What is being asked
Give back the entries verbatim.

(Data in this exercise Opens)

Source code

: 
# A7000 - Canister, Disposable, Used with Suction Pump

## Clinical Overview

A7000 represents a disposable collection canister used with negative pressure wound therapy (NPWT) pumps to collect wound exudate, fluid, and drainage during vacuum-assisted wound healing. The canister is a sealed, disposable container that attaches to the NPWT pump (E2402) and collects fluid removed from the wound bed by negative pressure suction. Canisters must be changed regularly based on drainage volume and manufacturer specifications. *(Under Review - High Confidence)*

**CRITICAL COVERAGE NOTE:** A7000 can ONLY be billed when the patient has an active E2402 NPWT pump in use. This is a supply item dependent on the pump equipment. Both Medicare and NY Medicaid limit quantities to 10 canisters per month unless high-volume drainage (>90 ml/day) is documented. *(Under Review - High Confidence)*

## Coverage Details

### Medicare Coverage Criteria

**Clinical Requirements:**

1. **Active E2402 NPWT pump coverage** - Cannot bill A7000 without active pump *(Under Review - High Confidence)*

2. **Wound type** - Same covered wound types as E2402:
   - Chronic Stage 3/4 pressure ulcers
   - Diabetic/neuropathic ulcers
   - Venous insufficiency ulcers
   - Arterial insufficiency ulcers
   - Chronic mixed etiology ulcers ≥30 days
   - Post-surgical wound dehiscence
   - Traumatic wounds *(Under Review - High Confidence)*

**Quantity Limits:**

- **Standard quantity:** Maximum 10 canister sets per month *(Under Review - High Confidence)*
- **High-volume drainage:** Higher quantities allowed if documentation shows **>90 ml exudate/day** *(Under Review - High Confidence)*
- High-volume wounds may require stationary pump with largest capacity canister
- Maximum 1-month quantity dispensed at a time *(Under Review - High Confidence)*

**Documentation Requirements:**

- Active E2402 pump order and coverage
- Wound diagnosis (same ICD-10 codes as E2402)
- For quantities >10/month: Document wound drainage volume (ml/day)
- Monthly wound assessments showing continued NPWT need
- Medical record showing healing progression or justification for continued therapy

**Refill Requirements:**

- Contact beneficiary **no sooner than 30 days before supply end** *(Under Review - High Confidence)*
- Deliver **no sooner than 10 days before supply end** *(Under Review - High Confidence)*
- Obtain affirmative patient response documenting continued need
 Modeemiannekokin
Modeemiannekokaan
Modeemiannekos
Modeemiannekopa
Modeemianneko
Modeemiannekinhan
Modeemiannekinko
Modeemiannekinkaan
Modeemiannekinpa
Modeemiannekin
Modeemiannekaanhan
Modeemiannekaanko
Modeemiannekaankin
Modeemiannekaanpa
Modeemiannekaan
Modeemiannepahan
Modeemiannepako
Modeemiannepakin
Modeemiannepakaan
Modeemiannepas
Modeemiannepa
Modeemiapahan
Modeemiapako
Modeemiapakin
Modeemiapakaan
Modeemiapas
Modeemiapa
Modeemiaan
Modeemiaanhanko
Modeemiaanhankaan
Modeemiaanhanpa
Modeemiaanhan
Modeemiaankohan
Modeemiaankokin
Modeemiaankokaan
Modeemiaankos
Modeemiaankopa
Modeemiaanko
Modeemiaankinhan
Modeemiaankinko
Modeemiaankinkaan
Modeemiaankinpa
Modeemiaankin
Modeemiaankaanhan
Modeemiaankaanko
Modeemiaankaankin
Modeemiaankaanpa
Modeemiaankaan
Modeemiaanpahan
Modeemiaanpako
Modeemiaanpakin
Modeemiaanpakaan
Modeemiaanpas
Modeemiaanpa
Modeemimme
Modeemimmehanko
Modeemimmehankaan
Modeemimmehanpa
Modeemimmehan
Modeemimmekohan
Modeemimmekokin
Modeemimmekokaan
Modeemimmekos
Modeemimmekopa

(Data in this exercise Closes)

Result of the exercise
Source code

: 
# A7000 - Canister, Disposable, Used with Suction Pump

## Clinical Overview

A7000 represents a disposable collection canister used with negative pressure wound therapy (NPWT) pumps to collect wound exudate, fluid, and drainage during vacuum-assisted wound healing. The canister is a sealed, disposable container that attaches to the NPWT pump (E2402) and collects fluid removed from the wound bed by negative pressure suction. Canisters must be changed regularly based on drainage volume and manufacturer specifications. *(Under Review - High Confidence)*

**CRITICAL COVERAGE NOTE:** A7000 can ONLY be billed when the patient has an active E2402 NPWT pump in use. This is a supply item dependent on the pump equipment. Both Medicare and NY Medicaid limit quantities to 10 canisters per month unless high-volume drainage (>90 ml/day) is documented. *(Under Review - High Confidence)*

## Coverage Details

### Medicare Coverage Criteria

**Clinical Requirements:**

1. **Active E2402 NPWT pump coverage** - Cannot bill A7000 without active pump *(Under Review - High Confidence)*

2. **Wound type** - Same covered wound types as E2402:
   - Chronic Stage 3/4 pressure ulcers
   - Diabetic/neuropathic ulcers
   - Venous insufficiency ulcers
   - Arterial insufficiency ulcers
   - Chronic mixed etiology ulcers ≥30 days
   - Post-surgical wound dehiscence
   - Traumatic wounds *(Under Review - High Confidence)*

**Quantity Limits:**

- **Standard quantity:** Maximum 10 canister sets per month *(Under Review - High Confidence)*
- **High-volume drainage:** Higher quantities allowed if documentation shows **>90 ml exudate/day** *(Under Review - High Confidence)*
- High-volume wounds may require stationary pump with largest capacity canister
- Maximum 1-month quantity dispensed at a time *(Under Review - High Confidence)*

**Documentation Requirements:**

- Active E2402 pump order and coverage
- Wound diagnosis (same ICD-10 codes as E2402)
- For quantities >10/month: Document wound drainage volume (ml/day)
- Monthly wound assessments showing continued NPWT need
- Medical record showing healing progression or justification for continued therapy

**Refill Requirements:**

- Contact beneficiary **no sooner than 30 days before supply end** *(Under Review - High Confidence)*
- Deliver **no sooner than 10 days before supply end** *(Under Review - High Confidence)*
- Obtain affirmative patient response documenting continued need
 Modeemiannekokin
Modeemiannekokaan
Modeemiannekos
Modeemiannekopa
Modeemianneko
Modeemiannekinhan
Modeemiannekinko
Modeemiannekinkaan
Modeemiannekinpa
Modeemiannekin
Modeemiannekaanhan
Modeemiannekaanko
Modeemiannekaankin
Modeemiannekaanpa
Modeemiannekaan
Modeemiannepahan
Modeemiannepako
Modeemiannepakin
Modeemiannepakaan
Modeemiannepas
Modeemiannepa
Modeemiapahan
Modeemiapako
Modeemiapakin
Modeemiapakaan
Modeemiapas
Modeemiapa
Modeemiaan
Modeemiaanhanko
Modeemiaanhankaan
Modeemiaanhanpa
Modeemiaanhan
Modeemiaankohan
Modeemiaankokin
Modeemiaankokaan
Modeemiaankos
Modeemiaankopa
Modeemiaanko
Modeemiaankinhan
Modeemiaankinko
Modeemiaankinkaan
Modeemiaankinpa
Modeemiaankin
Modeemiaankaanhan
Modeemiaankaanko
Modeemiaankaankin
Modeemiaankaanpa
Modeemiaankaan
Modeemiaanpahan
Modeemiaanpako
Modeemiaanpakin
Modeemiaanpakaan
Modeemiaanpas
Modeemiaanpa
Modeemimme
Modeemimmehanko
Modeemimmehankaan
Modeemimmehanpa
Modeemimmehan
Modeemimmekohan
Modeemimmekokin
Modeemimmekokaan
Modeemimmekos
Modeemimmekopa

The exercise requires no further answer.